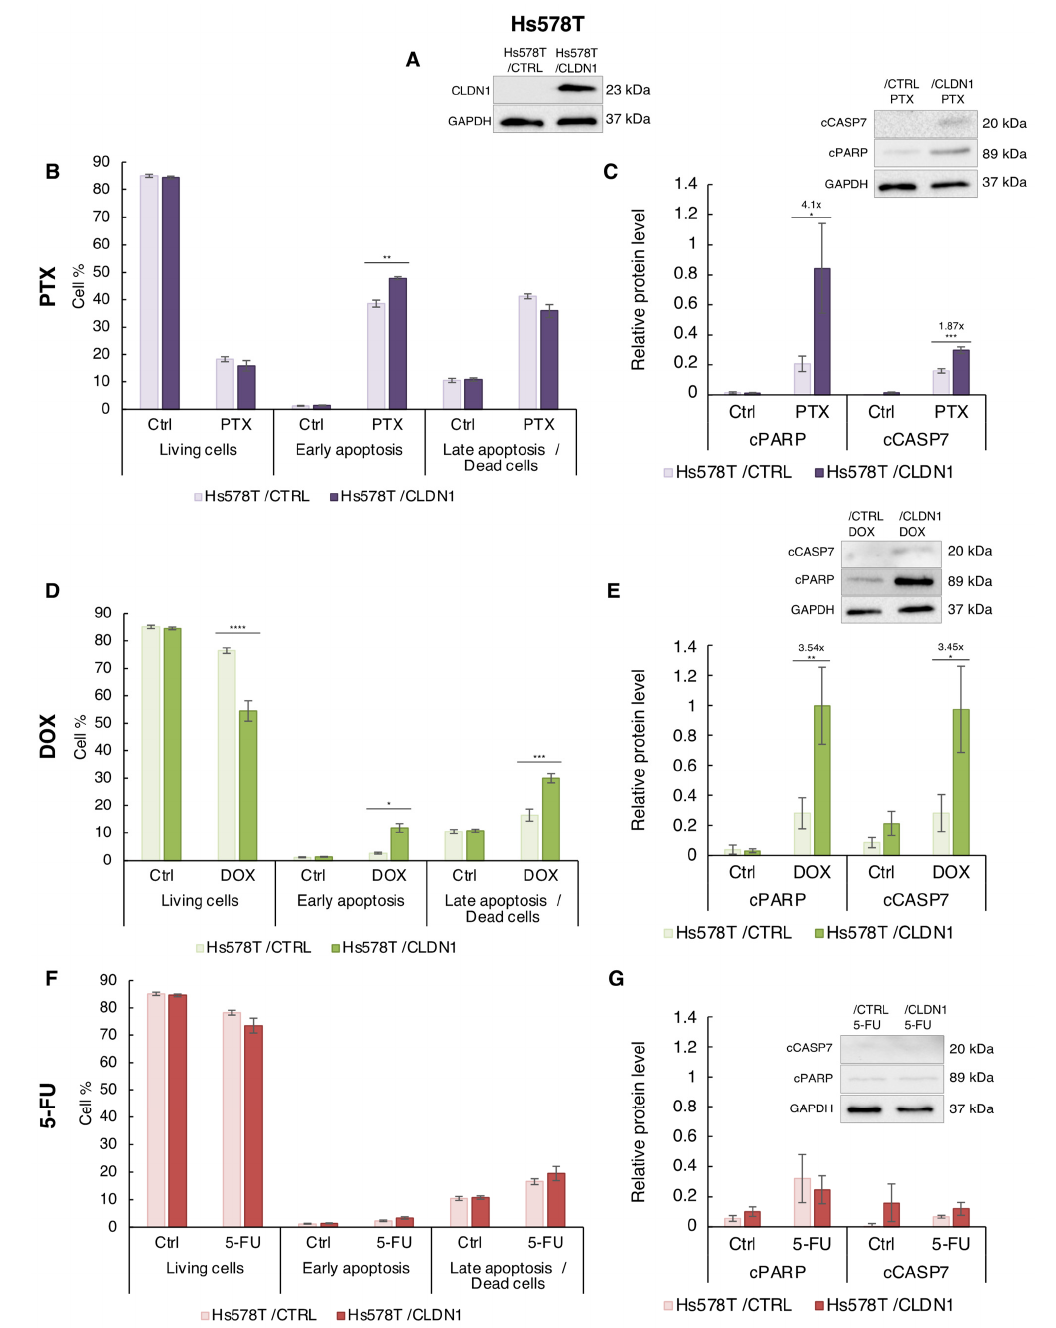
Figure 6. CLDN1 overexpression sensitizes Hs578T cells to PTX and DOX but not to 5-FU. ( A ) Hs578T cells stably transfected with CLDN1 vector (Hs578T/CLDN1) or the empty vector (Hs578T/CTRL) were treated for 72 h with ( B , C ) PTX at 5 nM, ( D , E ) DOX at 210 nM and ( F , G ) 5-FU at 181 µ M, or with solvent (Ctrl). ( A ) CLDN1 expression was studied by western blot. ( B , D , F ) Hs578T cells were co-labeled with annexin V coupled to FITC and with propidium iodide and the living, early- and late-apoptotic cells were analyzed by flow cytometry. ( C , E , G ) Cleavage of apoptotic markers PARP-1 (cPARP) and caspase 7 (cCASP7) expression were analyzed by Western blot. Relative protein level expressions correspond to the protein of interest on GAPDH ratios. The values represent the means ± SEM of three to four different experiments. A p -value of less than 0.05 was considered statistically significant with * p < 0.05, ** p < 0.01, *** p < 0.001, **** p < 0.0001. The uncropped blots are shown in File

□ □ □ □ □

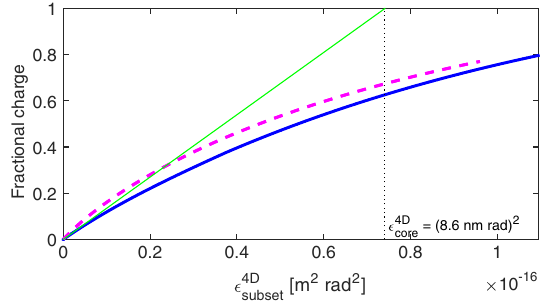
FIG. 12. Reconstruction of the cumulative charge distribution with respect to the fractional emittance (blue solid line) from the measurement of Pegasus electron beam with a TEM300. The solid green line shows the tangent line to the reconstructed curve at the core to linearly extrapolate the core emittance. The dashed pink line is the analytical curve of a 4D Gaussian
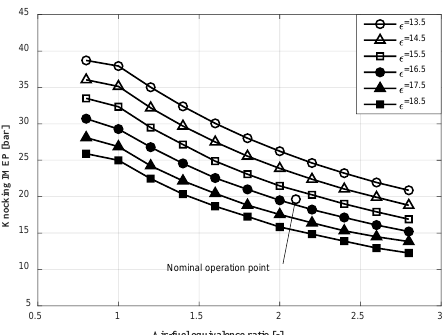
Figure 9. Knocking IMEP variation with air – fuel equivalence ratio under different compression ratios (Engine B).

□ □ □ □ □

TASK OBJECTIVE
Within the data above, repeat exactly the lines from the one bearing "FIG. 12. Reconstruction" through the one bearing "Figure 9. Knocking". Include no pictures and nothing else.

WRITTEN ANSWER
FIG. 12. Reconstruction of the cumulative charge distribution with respect to the fractional emittance (blue solid line) from the measurement of Pegasus electron beam with a TEM300. The solid green line shows the tangent line to the reconstructed curve at the core to linearly extrapolate the core emittance. The dashed pink line is the analytical curve of a 4D Gaussian
Figure 9. Knocking IMEP variation with air – fuel equivalence ratio under different compression ratios (Engine B).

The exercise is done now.